El avión aterrizó en un aeropuerto militar rodeado de montañas. Apenas se abrió la puerta de la cabina, Micaela tomó la mano de su hija y bajaron juntas la escalinata. Ahí abajo, los esperaba Anselmo, impecable en su uniforme, sosteniendo un ramo de flores.

—Bienvenida, señorita Micaela, a la base del Noveno Distrito —saludó Anselmo con una sonrisa, extendiendo el ramo hacia Micaela.

—Muchas gracias —respondió ella, recibiendo las flores con gratitud.

—Señor Franco —dijo Pilar, levantando su carita redonda y curiosa para mirar a Anselmo. Al ver el uniforme, se notó que Pilar se intimidó un poco.

Anselmo se agachó a su altura y la saludó con calidez:

—Pilar, bienvenida a mi territorio. Espero que te diviertas mucho.

El gesto de Anselmo llenó a Pilar de confianza; sus enormes ojos parpadearon y la tensión desapareció.

—¿De verdad es tu territorio? —preguntó con su vocecita, llena de asombro.

—Claro que sí, aquí mando yo. Puedes explorar y jugar cuanto quieras —le contestó Anselmo, y luego se incorporó para hablarle a Micaela—. Debió ser un viaje largo.

Micaela negó con la cabeza.

—No fue pesado, estuvo bien.

—Vengan, los llevo al dormitorio para que se instalen y descansen —invitó Anselmo.

Él mismo los condujo hasta un carro. Durante el trayecto por la base, Pilar no podía apartar la vista de los vehículos y equipos militares a los lados del camino.

—Señor Franco, ¿ese de allá es un tanque? —preguntó fascinada.

—Así es, Pilar —asintió Anselmo.

—¿Y eso grandote es una cañonera? —insistió, con los ojos bien abiertos.

—Sí, también —respondió él, sin perder la sonrisa.

Micaela observó cómo Pilar se inclinaba tanto para ver por la ventana que casi se salía del asiento. Tuvo que jalarla suavemente y abrazarla.

—No te apures, vas a tener siete días para ver todo con calma —le aseguró Micaela.

Anselmo se giró desde el asiento del conductor y le propuso a la niña:

—La próxima, te llevo a subirte a un tanque, ¿te gustaría?

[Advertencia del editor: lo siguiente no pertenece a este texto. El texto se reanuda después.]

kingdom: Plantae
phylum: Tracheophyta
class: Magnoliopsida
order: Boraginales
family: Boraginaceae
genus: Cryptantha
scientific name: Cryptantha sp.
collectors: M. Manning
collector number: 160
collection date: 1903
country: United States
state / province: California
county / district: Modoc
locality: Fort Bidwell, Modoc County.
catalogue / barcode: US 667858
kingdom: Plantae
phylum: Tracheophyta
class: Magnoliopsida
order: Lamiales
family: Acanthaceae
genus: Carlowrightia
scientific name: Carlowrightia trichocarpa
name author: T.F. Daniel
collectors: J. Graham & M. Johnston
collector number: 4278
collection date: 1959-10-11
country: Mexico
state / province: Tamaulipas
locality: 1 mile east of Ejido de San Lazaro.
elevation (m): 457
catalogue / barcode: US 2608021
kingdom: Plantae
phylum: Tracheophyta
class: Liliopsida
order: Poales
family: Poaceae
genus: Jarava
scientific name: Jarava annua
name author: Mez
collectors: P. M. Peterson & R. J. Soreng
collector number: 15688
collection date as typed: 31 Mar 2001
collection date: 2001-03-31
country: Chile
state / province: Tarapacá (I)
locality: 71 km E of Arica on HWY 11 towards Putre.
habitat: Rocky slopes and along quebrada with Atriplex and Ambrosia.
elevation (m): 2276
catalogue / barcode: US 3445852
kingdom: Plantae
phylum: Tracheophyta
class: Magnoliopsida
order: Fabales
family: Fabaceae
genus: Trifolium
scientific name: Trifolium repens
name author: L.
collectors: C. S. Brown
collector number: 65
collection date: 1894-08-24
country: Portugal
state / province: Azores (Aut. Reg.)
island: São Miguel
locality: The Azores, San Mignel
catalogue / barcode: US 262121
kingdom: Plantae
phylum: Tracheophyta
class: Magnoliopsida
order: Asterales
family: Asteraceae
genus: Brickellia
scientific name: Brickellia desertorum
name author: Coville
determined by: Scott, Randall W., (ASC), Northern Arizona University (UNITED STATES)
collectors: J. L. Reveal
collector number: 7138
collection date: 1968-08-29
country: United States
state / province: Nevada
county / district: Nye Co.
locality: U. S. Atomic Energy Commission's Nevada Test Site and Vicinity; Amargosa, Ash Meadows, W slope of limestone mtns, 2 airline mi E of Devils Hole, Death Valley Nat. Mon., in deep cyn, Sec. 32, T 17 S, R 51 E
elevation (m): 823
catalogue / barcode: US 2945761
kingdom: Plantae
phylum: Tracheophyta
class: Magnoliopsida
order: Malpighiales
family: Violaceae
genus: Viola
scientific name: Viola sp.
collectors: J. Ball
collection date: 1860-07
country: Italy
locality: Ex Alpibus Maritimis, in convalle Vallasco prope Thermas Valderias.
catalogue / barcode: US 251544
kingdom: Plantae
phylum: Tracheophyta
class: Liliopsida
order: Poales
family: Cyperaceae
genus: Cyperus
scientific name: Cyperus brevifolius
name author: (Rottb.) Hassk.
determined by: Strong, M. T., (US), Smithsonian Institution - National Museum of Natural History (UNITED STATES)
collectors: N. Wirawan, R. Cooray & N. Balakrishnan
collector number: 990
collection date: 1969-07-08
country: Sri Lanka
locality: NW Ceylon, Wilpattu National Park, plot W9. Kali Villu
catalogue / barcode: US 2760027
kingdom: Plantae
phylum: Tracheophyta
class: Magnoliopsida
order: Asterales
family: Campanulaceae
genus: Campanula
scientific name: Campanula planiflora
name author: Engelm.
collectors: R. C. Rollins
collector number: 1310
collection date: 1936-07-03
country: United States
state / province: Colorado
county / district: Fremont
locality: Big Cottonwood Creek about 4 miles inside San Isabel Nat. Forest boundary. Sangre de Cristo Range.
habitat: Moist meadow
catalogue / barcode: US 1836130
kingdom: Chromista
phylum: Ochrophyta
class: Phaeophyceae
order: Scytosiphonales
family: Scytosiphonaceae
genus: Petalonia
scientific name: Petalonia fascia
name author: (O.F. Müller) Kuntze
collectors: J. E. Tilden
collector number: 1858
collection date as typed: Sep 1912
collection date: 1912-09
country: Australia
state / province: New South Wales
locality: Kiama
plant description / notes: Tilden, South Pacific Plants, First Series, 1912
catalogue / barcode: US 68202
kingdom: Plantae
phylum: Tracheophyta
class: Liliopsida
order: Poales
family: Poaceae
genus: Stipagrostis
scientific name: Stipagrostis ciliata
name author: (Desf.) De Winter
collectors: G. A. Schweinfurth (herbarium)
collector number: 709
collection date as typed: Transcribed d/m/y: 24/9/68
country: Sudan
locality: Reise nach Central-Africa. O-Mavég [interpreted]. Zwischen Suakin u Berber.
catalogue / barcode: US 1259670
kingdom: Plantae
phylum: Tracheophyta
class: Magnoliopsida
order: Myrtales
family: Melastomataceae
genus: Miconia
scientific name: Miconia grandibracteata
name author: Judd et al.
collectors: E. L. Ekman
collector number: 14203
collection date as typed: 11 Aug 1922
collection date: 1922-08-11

—¡Sí! —celebró Pilar, aplaudiendo emocionada.

Cuando llegaron a la zona de dormitorios, Micaela se sorprendió al ver que el alojamiento era una pequeña casa independiente. Anselmo explicó con sencillez:

—Como viniste con tu hija, pensé que sería mejor un lugar tranquilo y privado, así que arreglé para que se queden aquí.

—¡Mamá, mira cuántas estrellas! ¡Nunca había visto tantas! En la casa nunca se veían así —exclamó Pilar, con la voz llena de asombro.

Micaela levantó la mirada. El recuerdo de noches pasadas, contando estrellas con sus padres, le dibujó una sonrisa suave.

—No puedo contarlas todas, mamá —dijo Pilar, entre risas, mirando el cielo con el cuello estirado.

Micaela acarició la cabeza de su hija y disfrutó la brisa nocturna, sintiéndose aliviada de estar lejos de Ciudad Arborea.

Una voz masculina, profunda y tranquila, interrumpió la calma:

—¿Todavía no se van a dormir?

Micaela se giró hacia la entrada del jardín. Anselmo estaba ahí, vestido con ropa militar color verde olivo, pero más relajado que durante el día. Sostenía una bolsa en la mano, y la luz de la luna lo hacía ver menos rígido, casi como un vecino amable.

—An... Anselmo —dijo Micaela, llamándolo por su nombre, sin titubear.

La relación entre ellos había cambiado; ahora eran amigos.

Anselmo se animó al oírla. Entró al jardín con una sonrisa y le mostró la bolsa.

—Le pedí a la cocina que preparara unos bocadillos especiales para niños.

Al escuchar la palabra “comida”, Pilar asomó la cabeza desde el regazo de su madre, con los ojos muy abiertos y chispeantes.

—¿Son para mí? —preguntó, llena de ilusión.